§ TAREAS PROPUESTAS:
[1] Cita del fragmento sobre la intransigencia el pasaje que comienza en las palabras "Tener una idea" y termina después de "valen en casa.".
[2] Resume en dos oraciones el fragmento sobre la intransigencia.

§ FRAGMENTO DEL DOCUMENTO:
......

Hay momentos en que hay que ser intransigentes. Los principios de honradez, generosidad, comprensión y respeto a la situación o la opinión del prójimo... Se presencia demasiada intransigencia motivada en la soberbia de no dejarse vencer en la discusión.

Tener una idea fija respecto al futuro al que se aspira supone detectar hasta qué momento es eficaz. No es correcto decir que el fin justifica los medios; es frecuente que los medios que se emplean impidan obtener el fin que se buscó.

En relaciones internacionales la primera definición es hallar sintonías incluso cuando los antecedentes históricos son ralos. Las intolerancias son obstáculos, aun si se quieren sostener con argumentos constitucionales que solo valen en casa.

El deseo de cultivar una buena relación con otros países está en función de la coincidencia de fines. Puede suponerse que el objetivo primordial de un país es la felicidad y el bienestar de su pueblo tal y como lo definió el rey de Bhutan hace ya más de 10 años y que inspiró la creación de un comité en NN. UU. para monitorear el Índice de Felicidad de cada país.

Cómo encauzar las medidas que lleven a ese estado ideal tiene que ver con la forma que se pretende promover y luego proteger esa evolución. Los ingredientes de tales medidas deben ser concretos y específicos para que cada ciudadano perciba una mejora en su calidad de vida.

......

§ DATOS PROPORCIONADOS:
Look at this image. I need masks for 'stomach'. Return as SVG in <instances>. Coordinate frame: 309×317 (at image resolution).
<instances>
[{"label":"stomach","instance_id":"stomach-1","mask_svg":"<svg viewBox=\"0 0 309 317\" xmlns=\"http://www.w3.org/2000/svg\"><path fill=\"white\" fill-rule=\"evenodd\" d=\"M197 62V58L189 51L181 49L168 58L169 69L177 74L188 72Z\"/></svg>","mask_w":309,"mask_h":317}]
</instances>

......

§ RESPUESTAS FINALES:
[1]
Tener una idea fija respecto al futuro al que se aspira supone detectar hasta qué momento es eficaz. No es correcto decir que el fin justifica los medios; es frecuente que los medios que se emplean impidan obtener el fin que se buscó.

En relaciones internacionales la primera definición es hallar sintonías incluso cuando los antecedentes históricos son ralos. Las intolerancias son obstáculos, aun si se quieren sostener con argumentos constitucionales que solo valen en casa.

[2] El texto sostiene que a veces hay que ser intransigente en principios como la honradez, la generosidad y el respeto, pero que abunda la intransigencia nacida de la soberbia de no dejarse vencer en la discusión, y advierte que los medios empleados a menudo impiden obtener el fin buscado. En las relaciones internacionales propone hallar sintonías y coincidencia de fines, como la felicidad y el bienestar del pueblo, mediante medidas concretas y específicas que cada ciudadano perciba como una mejora en su calidad de vida.